### Fragmento proporcionado
============================================================

1. Echo de menos a los verdaderos libreros: aquellos que sabían de
literatura, que conocían de autores y podían orientarnos con certeza en
nuestras compras. Pululan en las librerías de España vendedores de
libros, que a lo sumo les suenan los nombres de los clásicos, pero no
los conocen; son los mismos a los cuales tienes que deletrearles con
paciencia el nombre de Jorge Luis Borges, o de James Joyce, o de Thomas
Mann, o de Julio Cortázar, porque cuando los escriben en la pantalla se
equivocan y el sistema muestra “error”: son los mismos que no te miran a
la cara porque eres apenas un eslabón más en la larga cadena de
comercialización de los libros, que dicho sea de paso es rica y
poderosa, pero se sostiene con los best sellers; y “lo demás es
silencio”, como la única novela de Monterroso, que tampoco es novela ni
ensayo ni poesía, pero es todo eso y mucho más.
2. Y ganó
el Nobel de Literatura la autora Han Kang, surcoreana y desconocida para
muchos, y joven (por suerte), ya que casi siempre se lo otorgan a
escritores muy ancianos, a los que no les queda mucha vida para
disfrutar de la abrupta fama y de la fortuna que reciben, que suele
quedársela en buena medida los Estados con sus altos impuestos y las
agencias que los representan, cuyas negociaciones, por cierto, bien lo
justifican, porque a esas alturas la cuestión no es muy sencilla como
solemos creer, ya que se dirimen múltiples variables entre las cuales
observamos el género, las ideas y posturas ideológicas de los nominados,
los continentes y países de origen, y toda una caterva de elementos que
escapan a nuestro entendimiento y comprensión; como incomprensible fue
que no lo ganaran luminarias como Tolstói, Dostoyevski, Zola, Joyce,
Kafka, Borges, Reyes, Woolf, Fuentes, Marías y Auster, entre muchos
otros, y que mantengan en vilo a enormes escritores como Murakami y
Houellebecq, y así a un largo etcétera.

============================================================

### Bloque de datos

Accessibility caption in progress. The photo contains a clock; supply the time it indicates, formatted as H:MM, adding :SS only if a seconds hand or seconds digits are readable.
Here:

============================================================

En el fragmento proporcionado, ¿qué nacionalidad tiene Han Kang, la autora que ganó el Nobel de Literatura?

Es surcoreana.